Hello all, it's been a long time since I've logged in. Just wanted to share some updates with you over the last year or so.

I converted my 10G acrylic showcase tank to an aquaponics setup. The 10G acrylic had been in the part of our house I dub "kitty country", and mostly out of boredom our black longhair learned how to go fishing. The school of 8 heteromorpha rasborae became a duo over time, and I decided in addition to moving the tank out of kitty country I wanted to try my hand at aquaponics. I bought a conversion kit and I am happy to say that I have four basil plants which are doing great.

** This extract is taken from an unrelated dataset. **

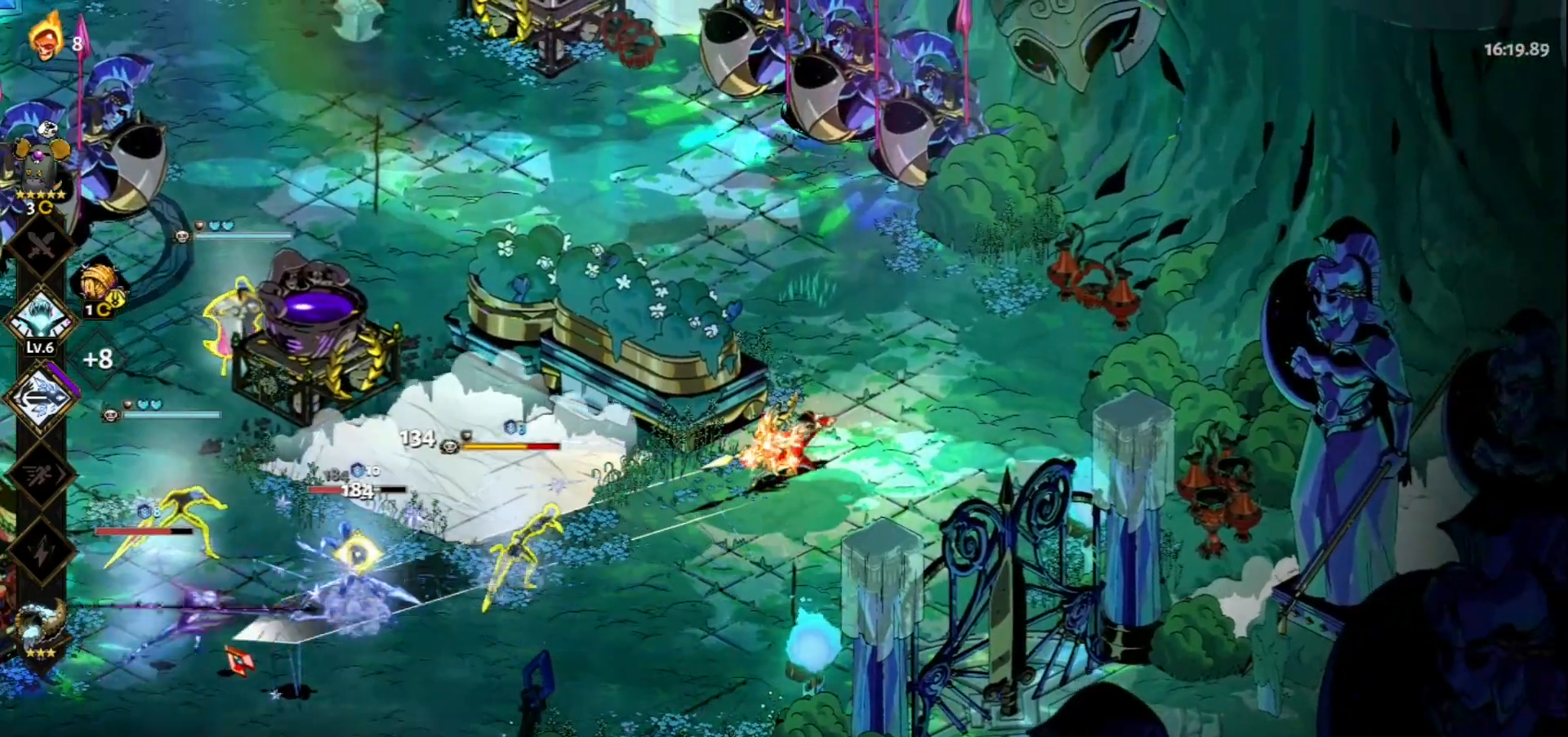
{"keys": [], "mouse": [], "events": [[200, "mouse_left", "up"], [200, "mouse_right", "down"], [300, "mouse_right", "up"], [333, "mouse_right", "down"], [433, "mouse_right", "up"]]}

Over time, I learned that the aquaponics setup was not suited to an acrylic tank with a top brace, as evidenced by several flooding/overflowing incidents. Thus, I went to the store and bought a standard 10G tank and mothballed the 10G acrylic.

My aquaponics setup is a very low-tech tank consisting of plastic decor and a 10lb chunk of Mopani, an under-gravel filter, 8 heteromorpha rasboras, red cherry shrimp, and red ramshorn snails. The tank itself is unlit. However, supported above the tank is a hydroponic bed which has clay media and the aforementioned hydroponic basil plants nestled in it. There is a submersible pump in the middle of the tank which is on a timer and two return spouts. Every hour for 15 minutes the pump turns on and fills the hydroponic bed with tank water, which then drains back into the tank thru standpipes. There is a bracket above the hydroponic bed which hosts a fluorescent fixture, also on a timer, which shines primarily on the plants but some indirect light shines into the tank below.

Being an avid aquarist, I cannot abide a mothballed tank. My wife and I donated a piano and freed up a large section of our living room, which immediately became the site of a new showcase tank. The tank is a Clear-For-Life 10G acrylic, which has an Eheim 2011 canister filter, Hydor ETH 200W in-line heater, and a InkBird heater controller. I use a heater controller because, after reading reviews, I learned the Hydor heaters are prone to failing ON and cooking everything in the tank. I wanted an in-line heater coupled with the canister filter to minimize the hardware visible in the tank. On top is a Finnex Planted+ 17W LED fixture on a timer. The tank has a chunk of driftwood, several varieties of plants, 6 neon tetras, 2 nerite snails, and 3 Amano shrimp as of today. I plan to add a German Blue Ram to complete the tank.

Pictures are attached, current photos will be taken this weekend.

Any/all questions, concerns, or comments are appreciated


----------